*TASK GOAL*
Only the lines of the data holding the string "Entertainment" need to be returned.

Data extracted from a collection:
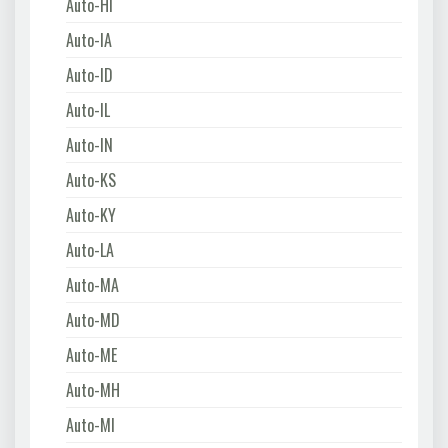
Auto-HI
Auto-IA
Auto-ID
Auto-IL
Auto-IN
Auto-KS
Auto-KY
Auto-LA
Auto-MA
Auto-MD
Auto-ME
Auto-MH
Auto-MI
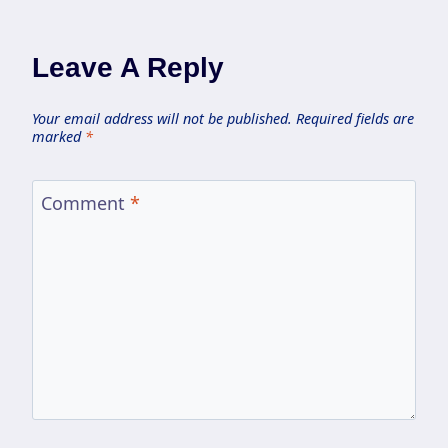
Leave A Reply
Your email address will not be published.
Required fields are
marked
*
Comment
*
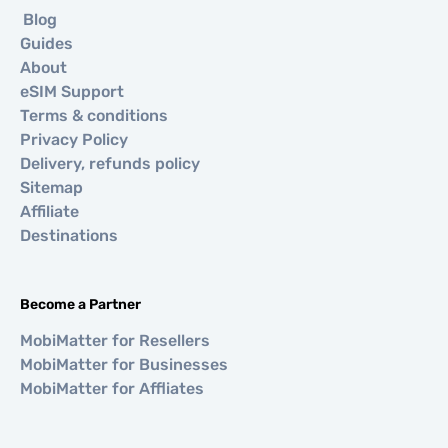
Blog
Guides
About
eSIM Support
Terms & conditions
Privacy Policy
Delivery, refunds policy
Sitemap
Affiliate
Destinations
Become a Partner
MobiMatter for Resellers
MobiMatter for Businesses
MobiMatter for Affliates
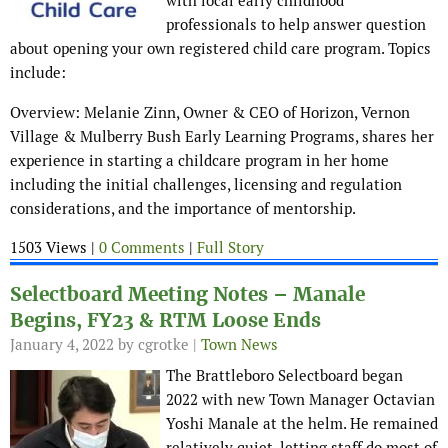
with local early childhood
professionals to help answer question
about opening your own registered child care program. Topics
include:
Overview: Melanie Zinn, Owner & CEO of Horizon, Vernon
Village & Mulberry Bush Early Learning Programs, shares her
experience in starting a childcare program in her home
including the initial challenges, licensing and regulation
considerations, and the importance of mentorship.
1503 Views |
0 Comments
|
Full Story
Selectboard Meeting Notes – Manale
Begins, FY23 & RTM Loose Ends
January 4, 2022
by cgrotke |
Town News
The Brattleboro Selectboard began
2022 with new Town Manager Octavian
Yoshi Manale at the helm. He remained
relatively quiet, letting staff do most of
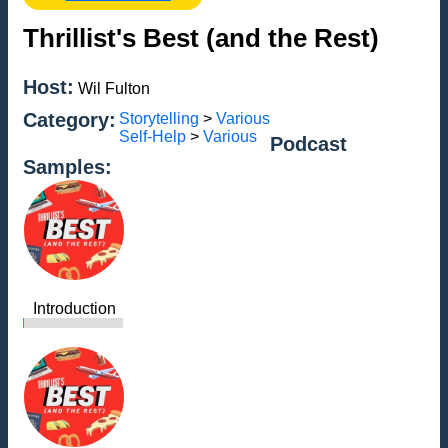
Thrillist's Best (and the Rest)
Host:
Wil Fulton
Category:
Storytelling
>
Various
Self-Help
>
Various
Podcast
Samples:
Introduction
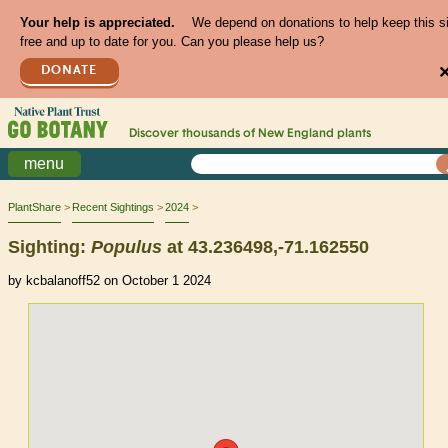
Your help is appreciated.
We depend on donations to help keep this s
free and up to date for you. Can you please help us?
DONATE
Discover thousands of
New England
plants
menu
PlantShare
Recent Sightings
2024
Sighting:
Populus
at 43.236498,-71.162550
by kcbalanoff52 on October 1 2024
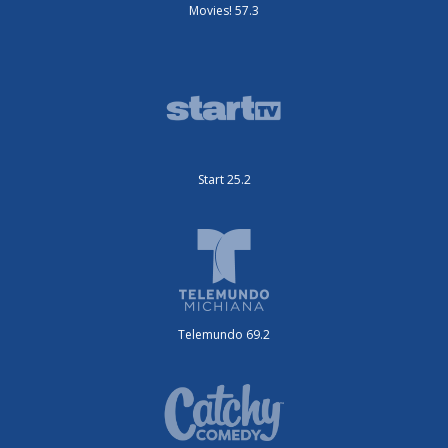
Movies! 57.3
Start 25.2
Telemundo 69.2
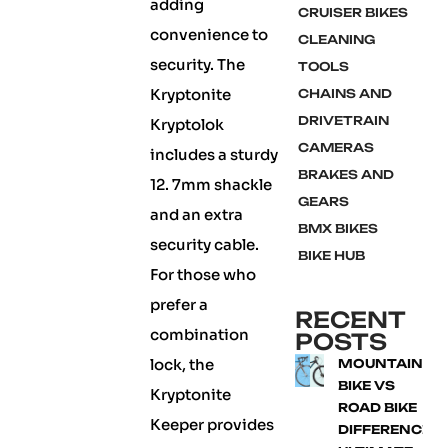
adding
CRUISER BIKES
convenience to
CLEANING
security. The
TOOLS
Kryptonite
CHAINS AND
DRIVETRAIN
Kryptolok
CAMERAS
includes a sturdy
BRAKES AND
12. 7mm shackle
GEARS
and an extra
BMX BIKES
security cable.
BIKE HUB
For those who
prefer a
RECENT
combination
POSTS
lock, the
MOUNTAIN
BIKE VS
Kryptonite
ROAD BIKE
Keeper provides
DIFFERENCE:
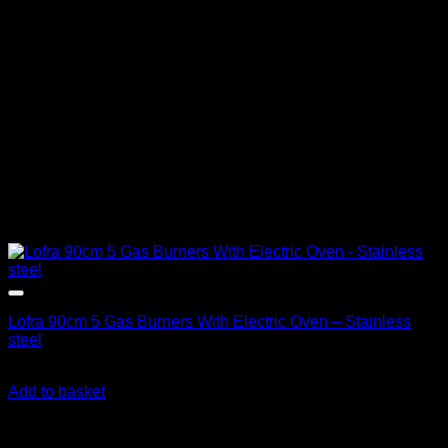
Lofra 90cm 5 Gas Burners With Electric Oven – Stainless
steel
R
36,390.00
inc. Vat
Add to basket
About us
We're on a mission to get you off the grid! With a wide range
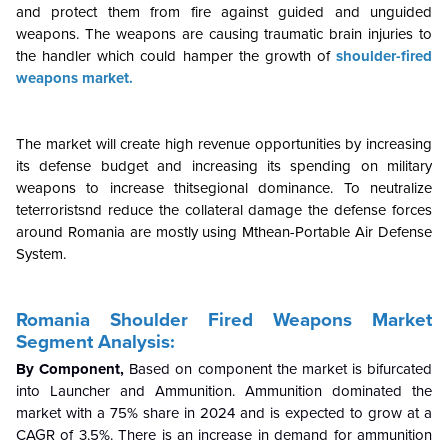
and protect them from fire against guided and unguided
weapons. The weapons are causing traumatic brain injuries to
the handler which could hamper the growth of
shoulder-fired
weapons market.
The market will create high revenue opportunities by increasing
its defense budget and increasing its spending on military
weapons to increase thitsegional dominance. To neutralize
teterroristsnd reduce the collateral damage the defense forces
around Romania are mostly using Mthean-Portable Air Defense
System.
Romania Shoulder Fired Weapons Market
Segment Analysis:
By Component,
Based on component the market is bifurcated
into Launcher and Ammunition. Ammunition dominated the
market with a 75% share in 2024 and is expected to grow at a
CAGR of 3.5%. There is an increase in demand for ammunition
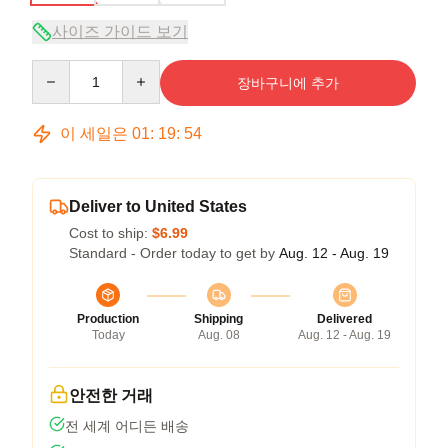
사이즈 가이드 보기
Quantity
장바구니에 추가
이 세일은
01
:
19
:
54
Deliver to United States
Cost to ship:
$6.99
Standard - Order today to get by
Aug. 12 - Aug. 19
Production
Shipping
Delivered
Today
Aug. 08
Aug. 12 - Aug. 19
안전한 거래
전 세계 어디든 배송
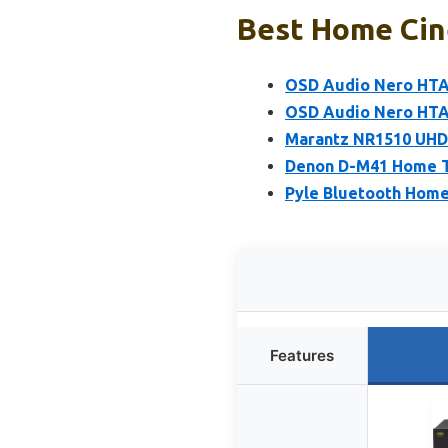
Best Home Cine
OSD Audio Nero HTA
OSD Audio Nero HTA5
Marantz NR1510 UHD 
Denon D-M41 Home Th
Pyle Bluetooth Home 
Features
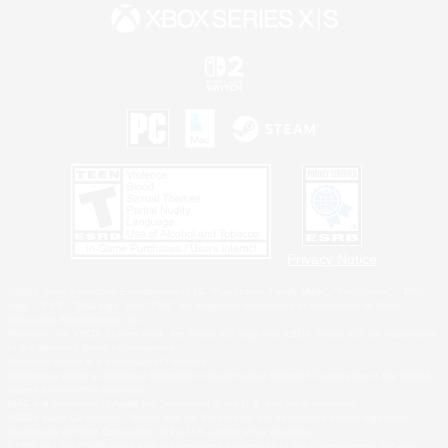
Privacy Notice
©2026 Sony Interactive Entertainment LLC."PlayStation Family Mark", "PlayStation", "PS5
logo", "PS5", "PS4 logo" and "PS4" are registered trademarks or trademarks of Sony
Interactive Entertainment Inc.
Microsoft, the XBOX Sphere mark, the Series X|S logo and XBOX Series X|S are trademarks
of the Microsoft group of companies.
Nintendo Switch is a trademark of Nintendo.
Windows is either a registered trademark or trademark of Microsoft Corporation in the United
States and/or other countries.
MAC is a trademark of Apple Inc., registered in the U.S. and other countries.
©2026 Valve Corporation. Steam and the Steam logo are trademarks and/or registered
trademarks of Valve Corporation in the U.S. and/or other countries.
ESRB and the ESRB rating icon are registered trademarks of the Entertainment Software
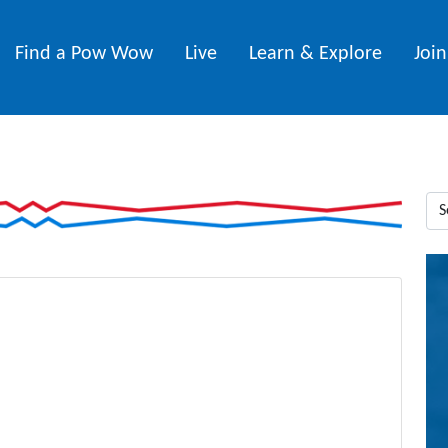
Find a Pow Wow
Live
Learn & Explore
Joi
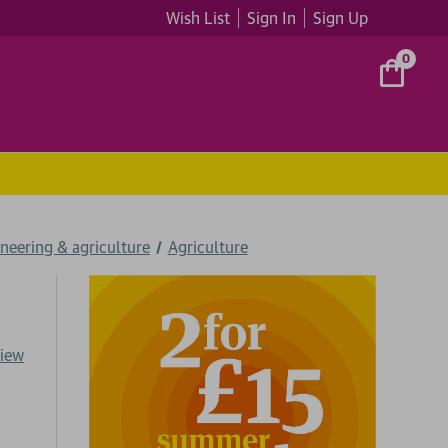
Wish List
Sign In
Sign Up
0
neering & agriculture
Agriculture
view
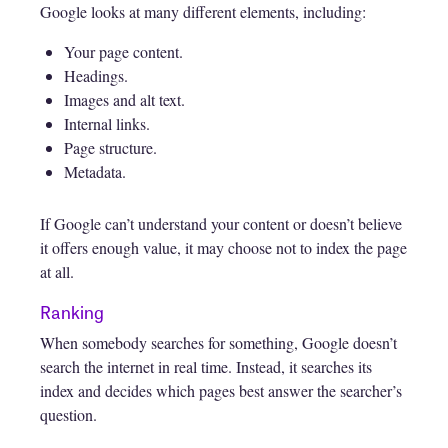
Google looks at many different elements, including:
Your page content.
Headings.
Images and alt text.
Internal links.
Page structure.
Metadata.
If Google can’t understand your content or doesn’t believe
it offers enough value, it may choose not to index the page
at all.
Ranking
When somebody searches for something, Google doesn’t
search the internet in real time. Instead, it searches its
index and decides which pages best answer the searcher’s
question.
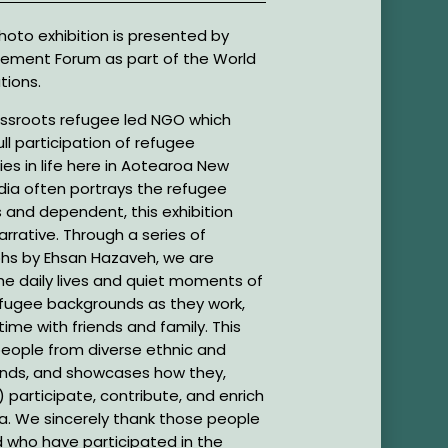
oto exhibition is presented by
ement Forum as part of the World
tions.
ssroots refugee led NGO which
ll participation of refugee
s in life here in Aotearoa New
dia often portrays the refugee
 and dependent, this exhibition
rrative. Through a series of
hs by Ehsan Hazaveh, we are
the daily lives and quiet moments of
efugee backgrounds as they work,
ime with friends and family. This
people from diverse ethnic and
unds, and showcases how they,
 participate, contribute, and enrich
roa. We sincerely thank those people
 who have participated in the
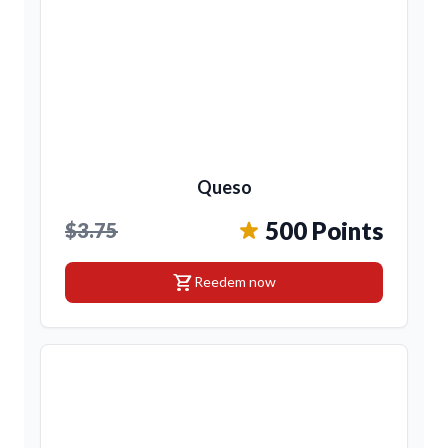
Queso
500 Points
$3.75
shopping_cart
Reedem now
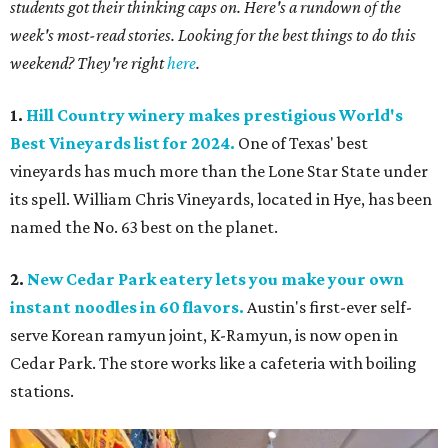
students got their thinking caps on. Here's a rundown of the
week's most-read stories. Looking for the best things to do this
weekend? They're right
here
.
1.
Hill Country winery makes prestigious World's
Best Vineyards list for 2024.
One of Texas' best
vineyards has much more than the Lone Star State under
its spell. William Chris Vineyards, located in Hye, has been
named the No. 63 best on the planet.
2.
New Cedar Park eatery lets you make your own
instant noodles in 60 flavors.
Austin's first-ever self-
serve Korean ramyun joint, K-Ramyun, is now open in
Cedar Park. The store works like a cafeteria with boiling
stations.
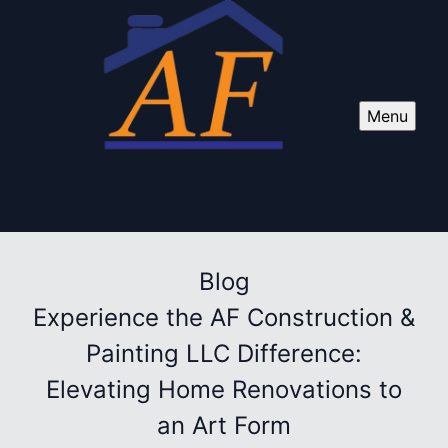
Menu
Blog
Experience the AF Construction &
Painting LLC Difference:
Elevating Home Renovations to
an Art Form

*SOLUTION TO THIS EXERCISE*
©2026 Sony Interactive Entertainment LLC."PlayStation Family Mark", "PlayStation", "PS5
Interactive Entertainment Inc.
ESRB and the ESRB rating icon are registered trademarks of the Entertainment Software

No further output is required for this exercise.